## Project Note: 

While we cleaned and transformed our csv files using Pandas and Python in this Notebook, we ultimatedly decided not to use this method for our project, as it was more efficient to do the data transformation in SQL and PGAdmin. 

We are including this file in our repositiory as an example for how the data transformation could be done with Pandas and Python, since the work was already completed. 

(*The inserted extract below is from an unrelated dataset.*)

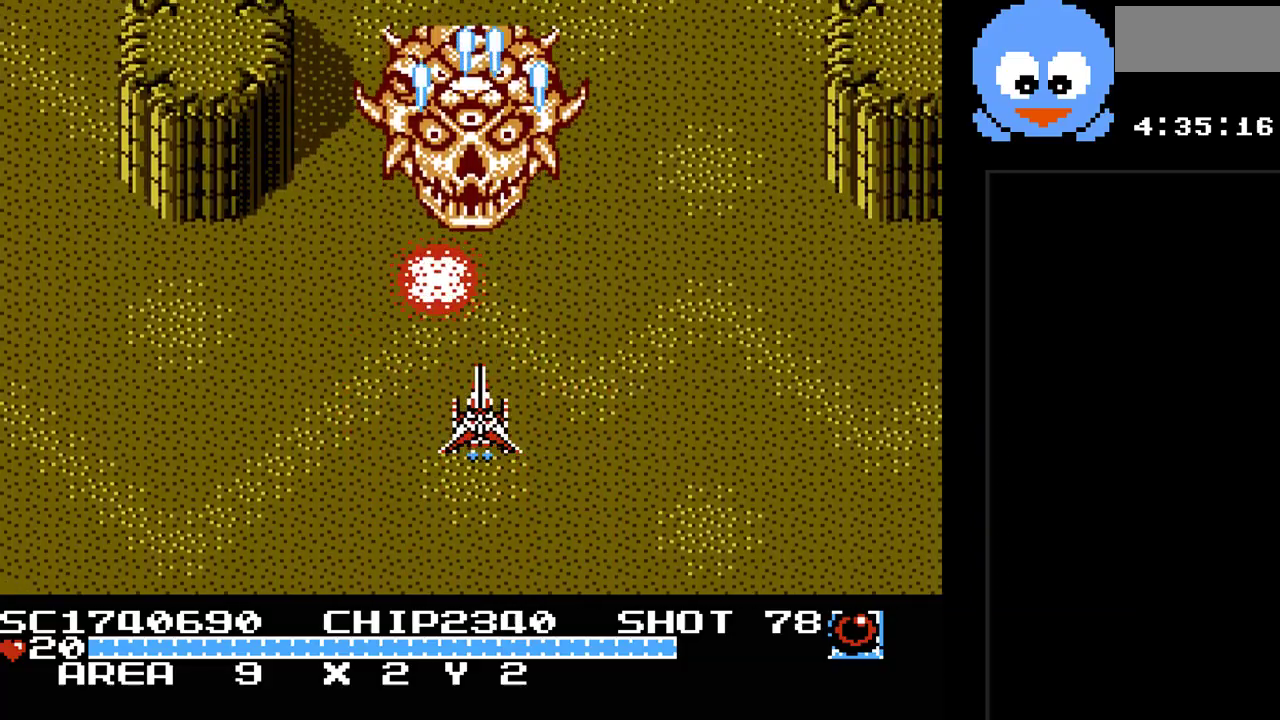
{"buttons": ["Y"], "events": [[67, "DPAD_DOWN", "down"], [383, "DPAD_DOWN", "up"]]}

As the original files have been cleaned via SQL - this code below will no longer run without errors (the columns to be dropped don't exist, etc..) 

In [None]:
# Import Dependancies
import pandas as pd
import numpy as np


## Median Income Data Transform

In [None]:
# Load In Median Income Datafile
file_to_load = "resources/Census_2019_MedianIncome.csv"

In [None]:
# Save Median Income file as dataframe
medianIncome_df = pd.io.parsers.read_csv(file_to_load, dtype={'Zip Code': 'str'})
medianIncome_df.head()

In [None]:
# Dropping Columns Not Needed
medianIncome_clean_df = medianIncome_df.drop(['Estimate Households Total Less than $10,000',
       'Margin of Error Households Total Less than $10,000',
       'Estimate Households Total $10,000 to $14,999',
       'Margin of Error Households Total $10,000 to $14,999',
       'Estimate Households Total $15,000 to $24,999',
       'Margin of Error Households Total $15,000 to $24,999',
       'Estimate Households Total $25,000 to $34,999',
       'Margin of Error Households Total $25,000 to $34,999',
       'Estimate Households Total $35,000 to $49,999',
       'Margin of Error Households Total $35,000 to $49,999',
       'Estimate Households Total $50,000 to $74,999',
       'Margin of Error Households Total $50,000 to $74,999',
       'Estimate Households Total $75,000 to $99,999',
       'Margin of Error Households Total $75,000 to $99,999',
       'Estimate Households Total $100,000 to $149,999',
       'Margin of Error Households Total $100,000 to $149,999',
       'Estimate Households Total $150,000 to $199,999',
       'Margin of Error Households Total $150,000 to $199,999',
       'Estimate Households Total $200,000 or more',
       'Margin of Error Households Total $200,000 or more',
      ], axis=1)

In [None]:
# Renaming Columns Needed
medianIncome_df = medianIncome_clean_df.rename(columns={"Zip Code": "Zip_Code", "Total Households": "Total_Households", "Margin of Error Households Total": "Total_Households_Margin_Error", "Estimate Households Median income (dollars)":"Median_Households_Estimate_Income", "Margin of Error Households Median income (dollars)":"Median_Households_Margin_Error", "Estimate Households Mean income (dollars)":"Mean_Households_Estimate_Income", "Margin of Error Households Mean income (dollars)":"Mean_Households_Margin_Error"}, errors="raise")
medianIncome_df.head()

In [None]:
# Writing File to CSV
medianIncome_df.to_csv("/Users/jennifermadson/Desktop/Data-Analytics-BootCamp/School-Projects/data_miners/resources/medianIncome.csv", index=False)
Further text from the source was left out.